▶
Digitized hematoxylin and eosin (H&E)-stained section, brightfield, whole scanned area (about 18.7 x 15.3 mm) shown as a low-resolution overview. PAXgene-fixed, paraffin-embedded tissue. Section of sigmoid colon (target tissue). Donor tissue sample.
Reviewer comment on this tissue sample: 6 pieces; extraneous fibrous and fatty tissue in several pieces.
◀
▶
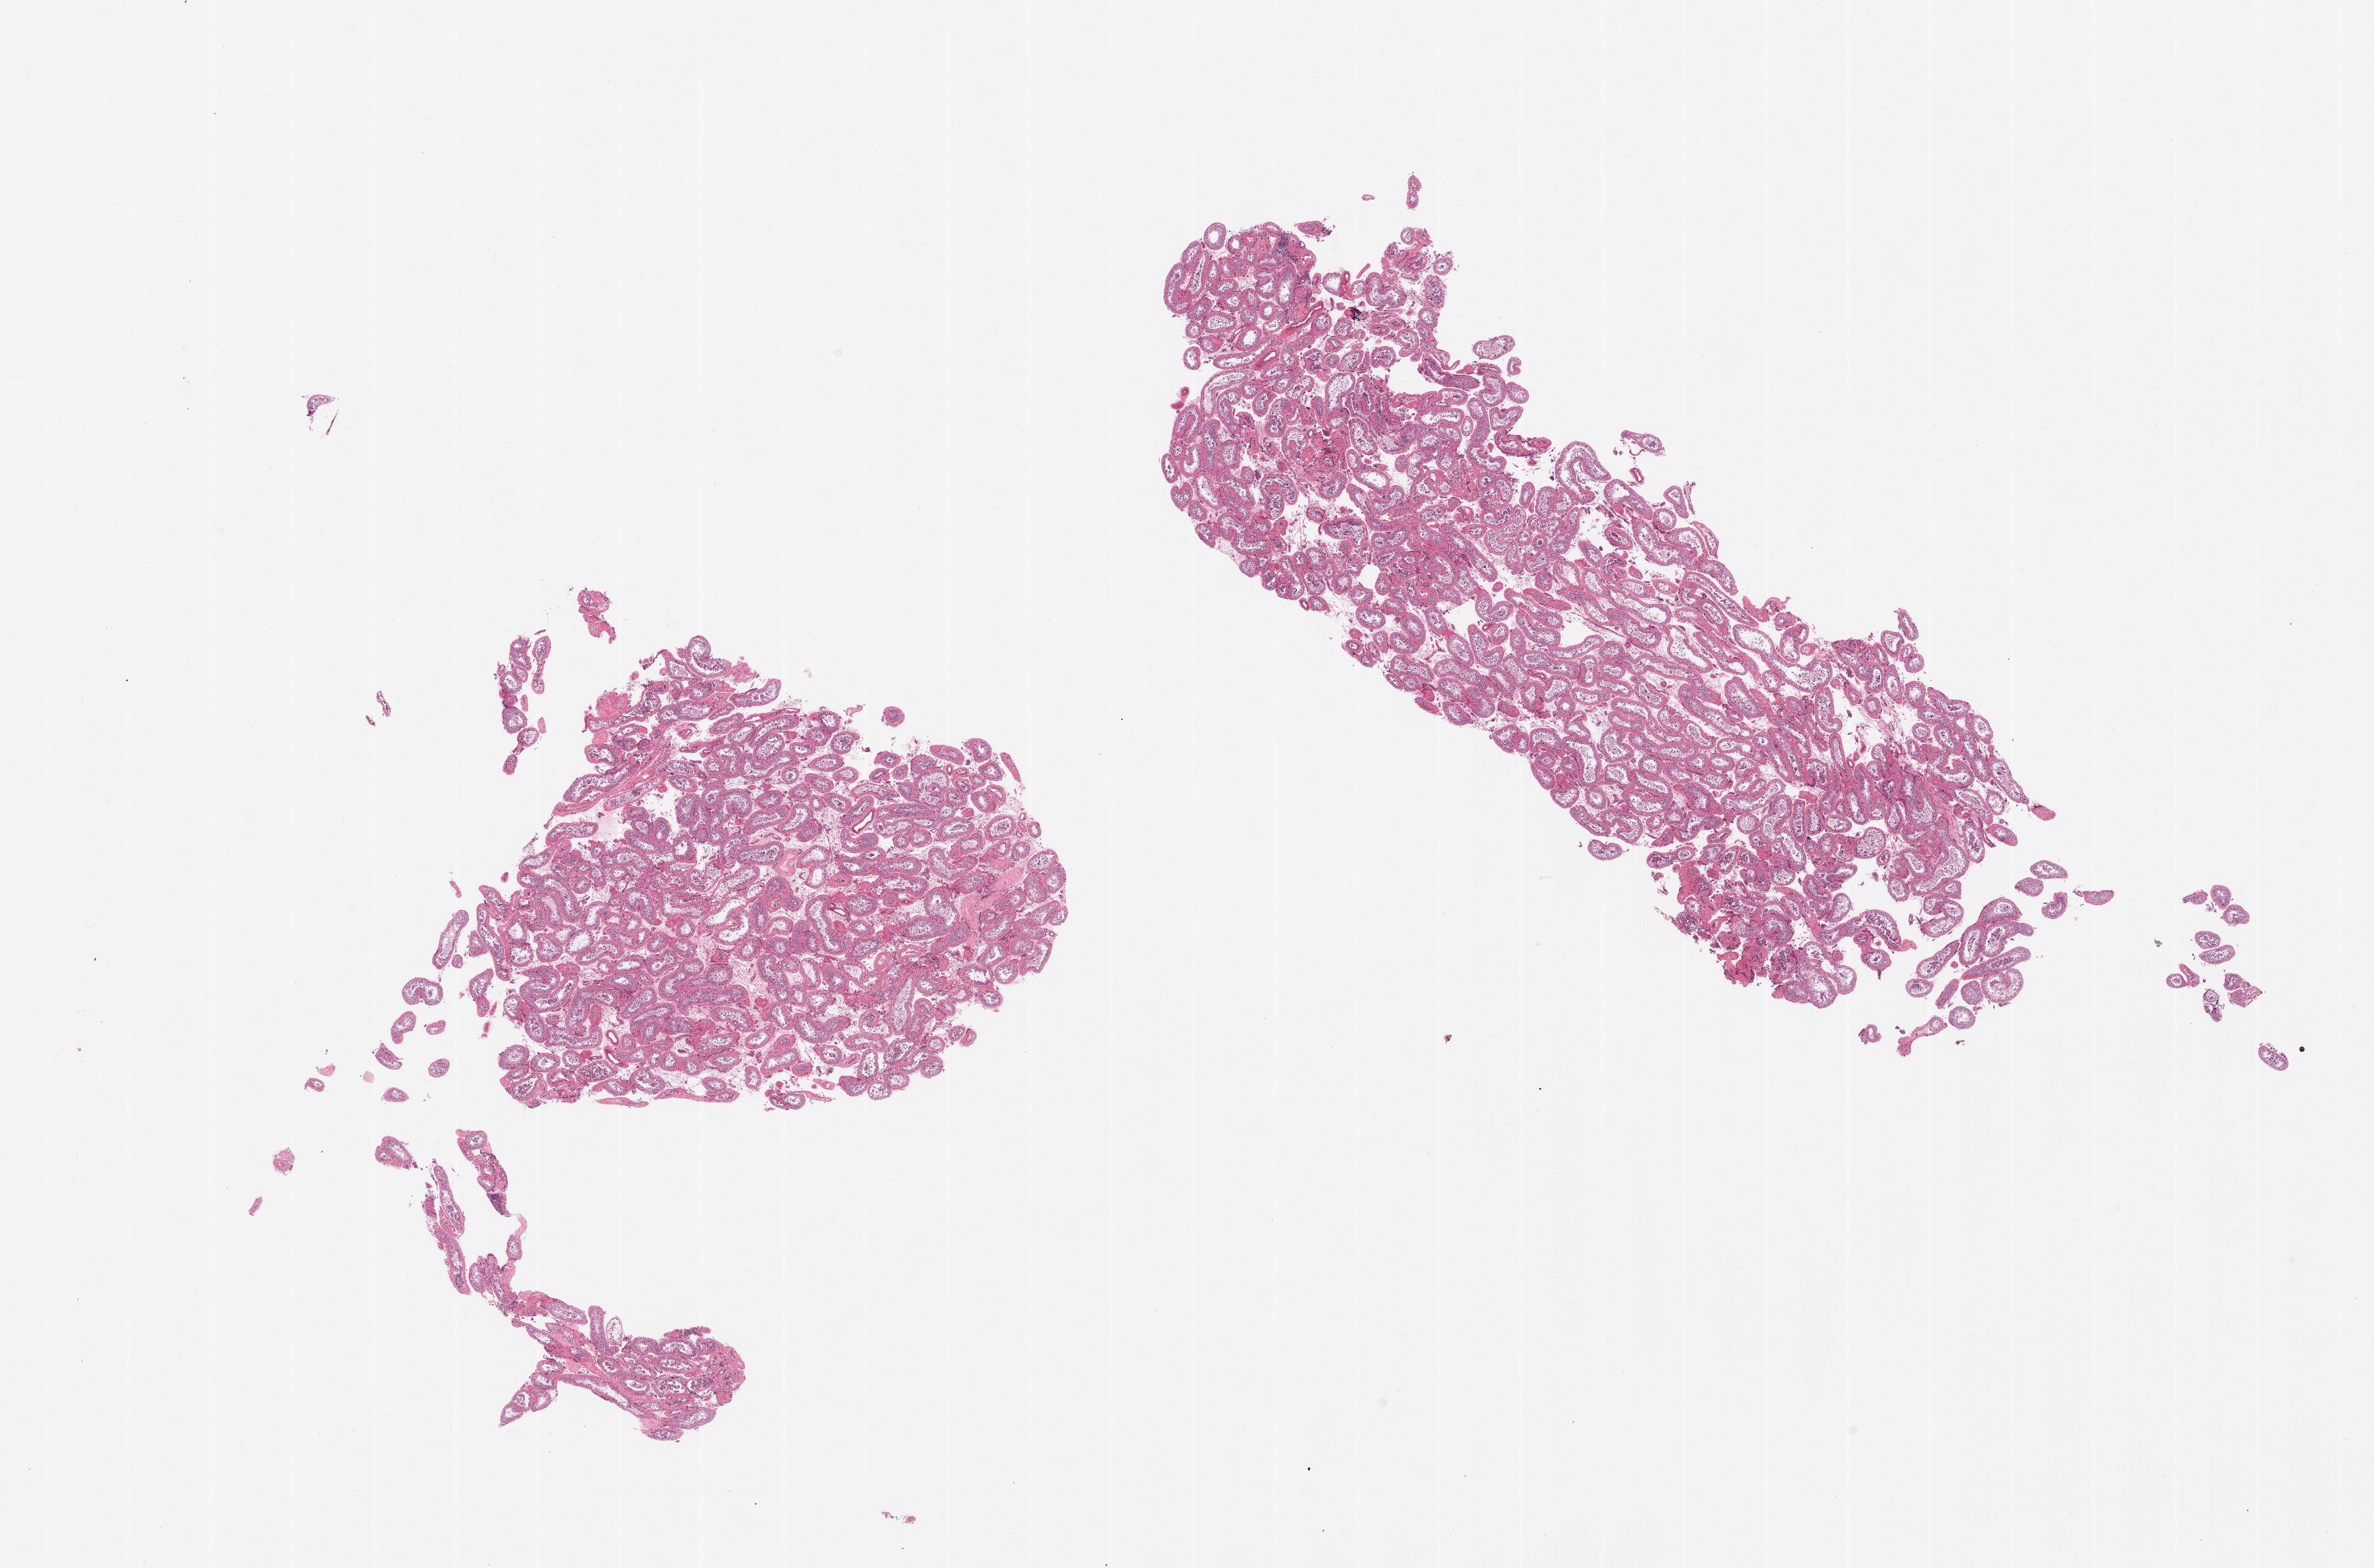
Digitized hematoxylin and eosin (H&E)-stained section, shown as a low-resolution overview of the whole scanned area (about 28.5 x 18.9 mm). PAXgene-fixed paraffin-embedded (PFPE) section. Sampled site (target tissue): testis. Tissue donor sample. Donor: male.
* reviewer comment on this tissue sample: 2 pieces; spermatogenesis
◀
▶
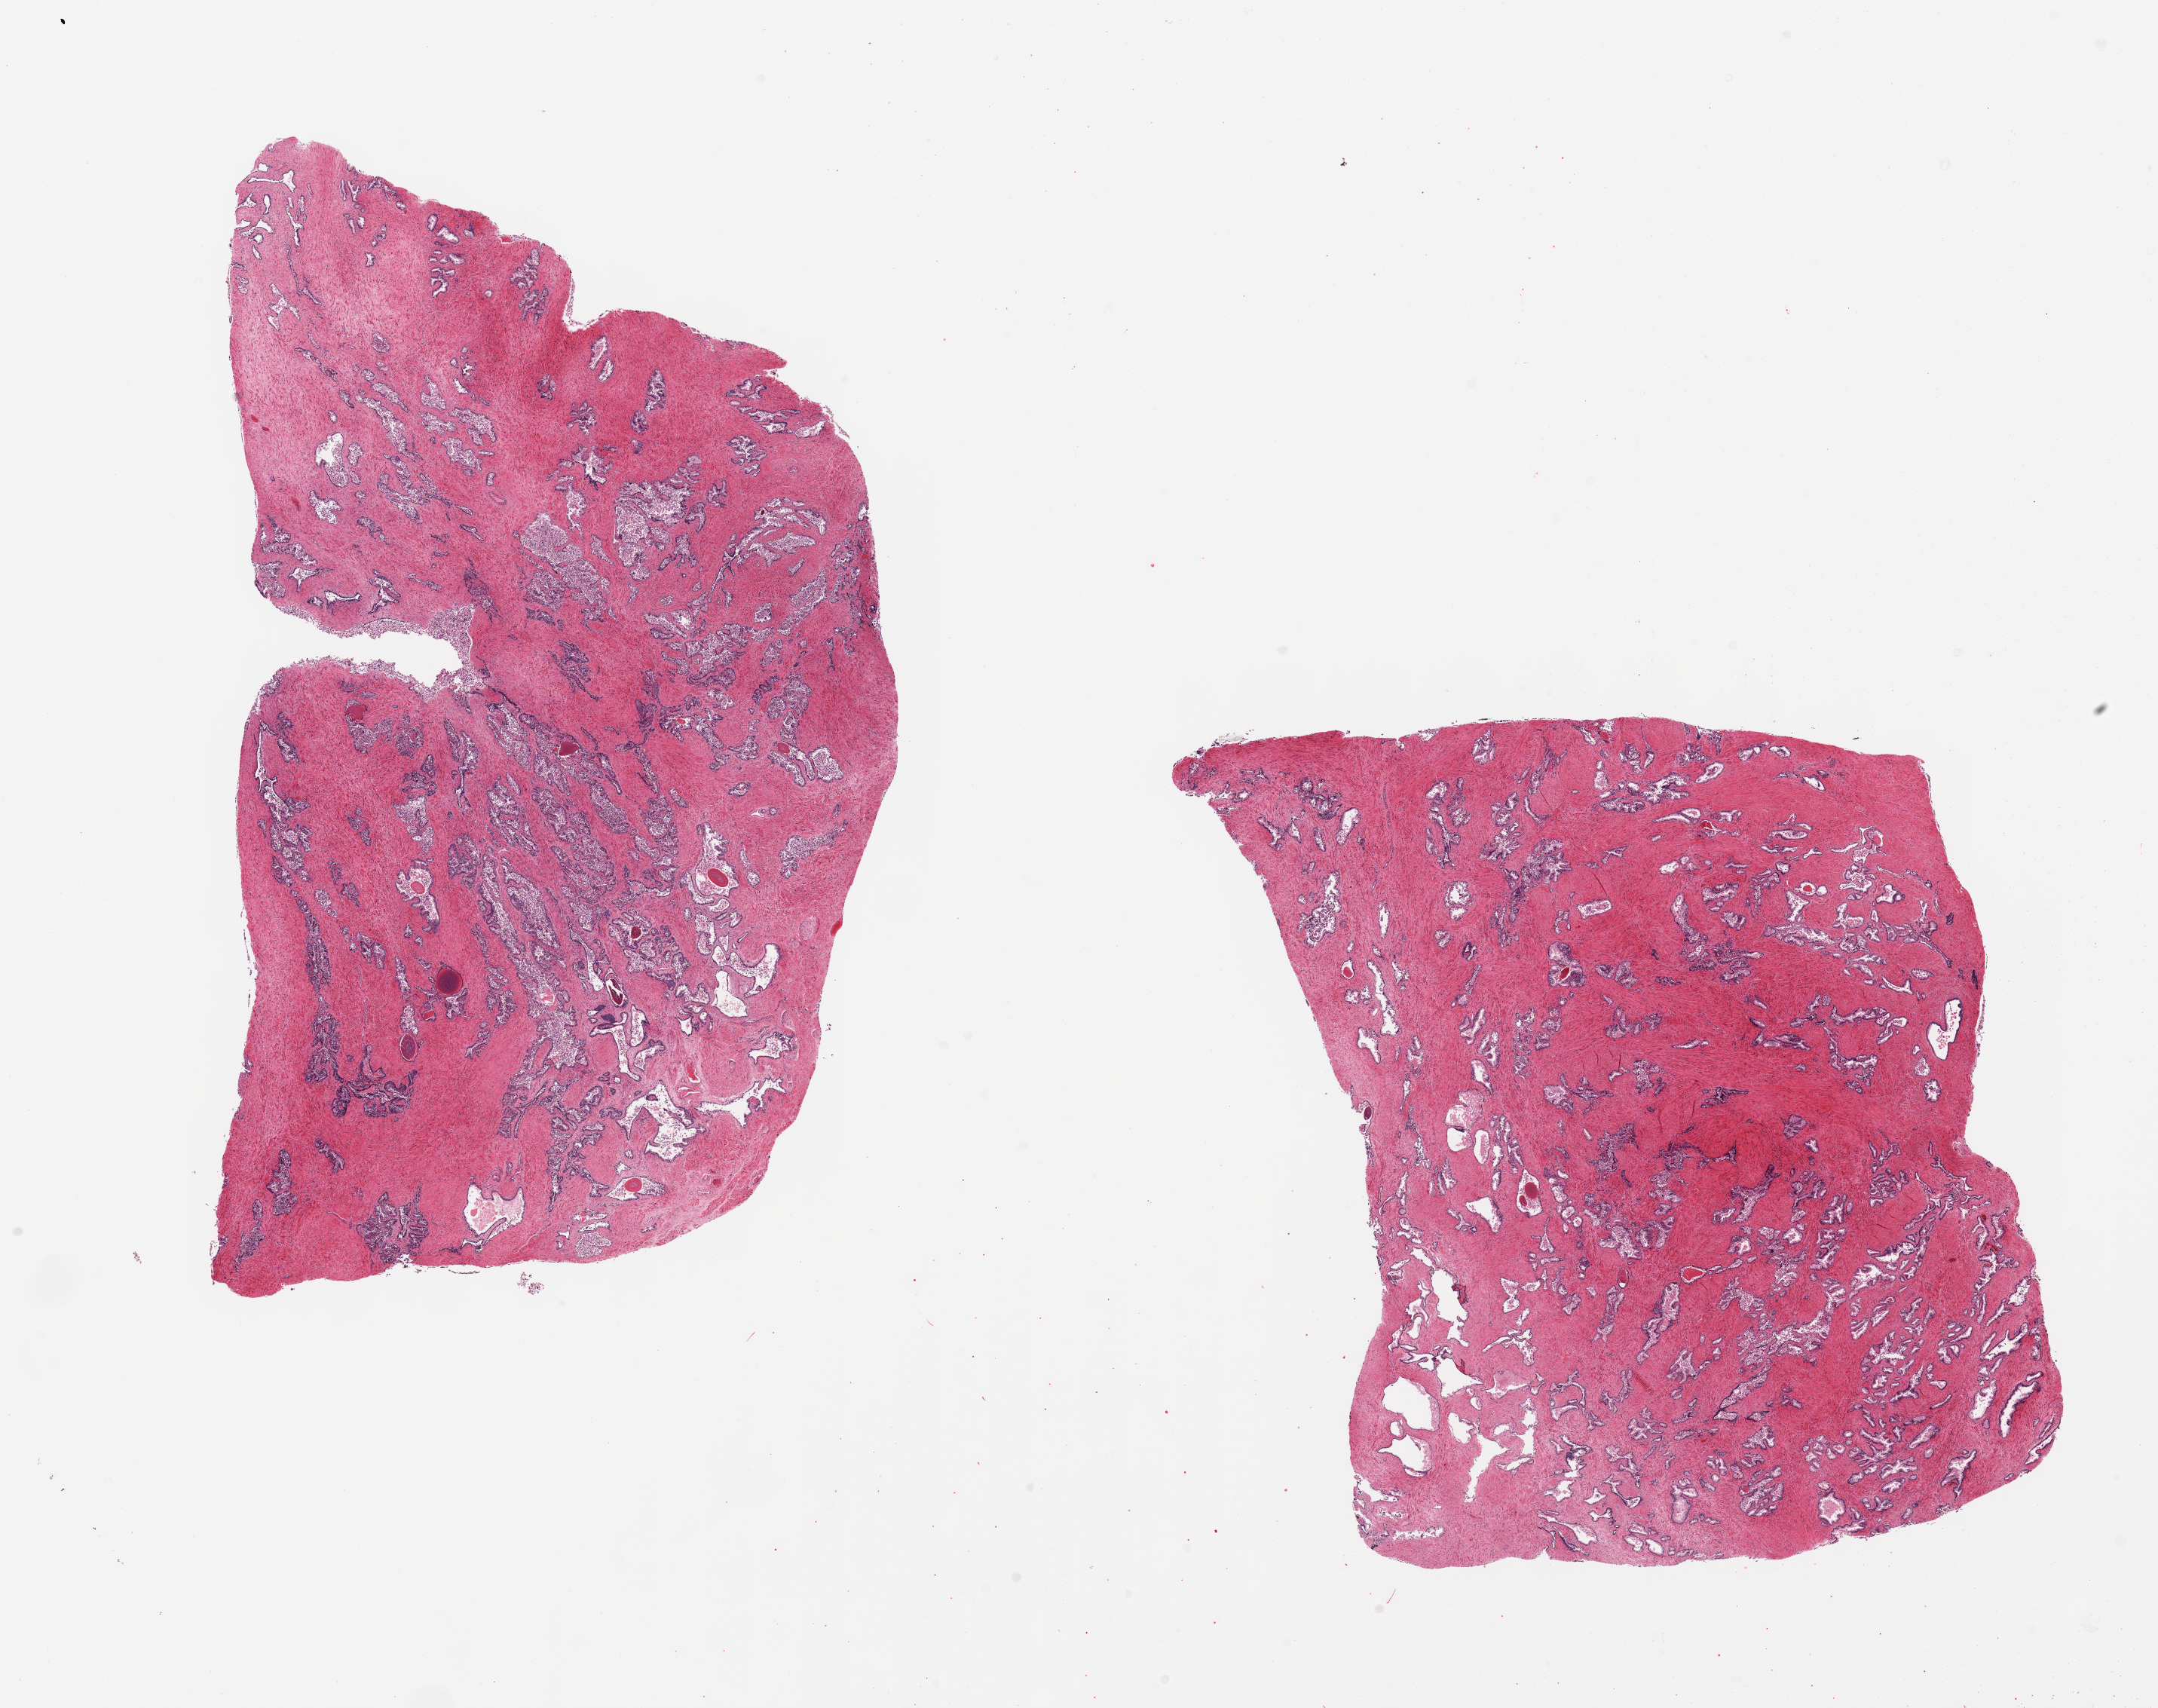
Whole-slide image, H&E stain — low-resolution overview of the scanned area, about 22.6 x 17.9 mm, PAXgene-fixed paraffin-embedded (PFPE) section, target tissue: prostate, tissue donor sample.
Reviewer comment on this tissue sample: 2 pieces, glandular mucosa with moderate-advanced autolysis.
◀
# Exercise aim
Could you reproduce exactly the lines of the entries above, from the one with "Donor tissue sample." through the one with "Reviewer comment on this tissue sample: 6", and nothing else?

# Task output
Digitized hematoxylin and eosin (H&E)-stained section, brightfield, whole scanned area (about 18.7 x 15.3 mm) shown as a low-resolution overview. PAXgene-fixed, paraffin-embedded tissue. Section of sigmoid colon (target tissue). Donor tissue sample.
Reviewer comment on this tissue sample: 6 pieces; extraneous fibrous and fatty tissue in several pieces.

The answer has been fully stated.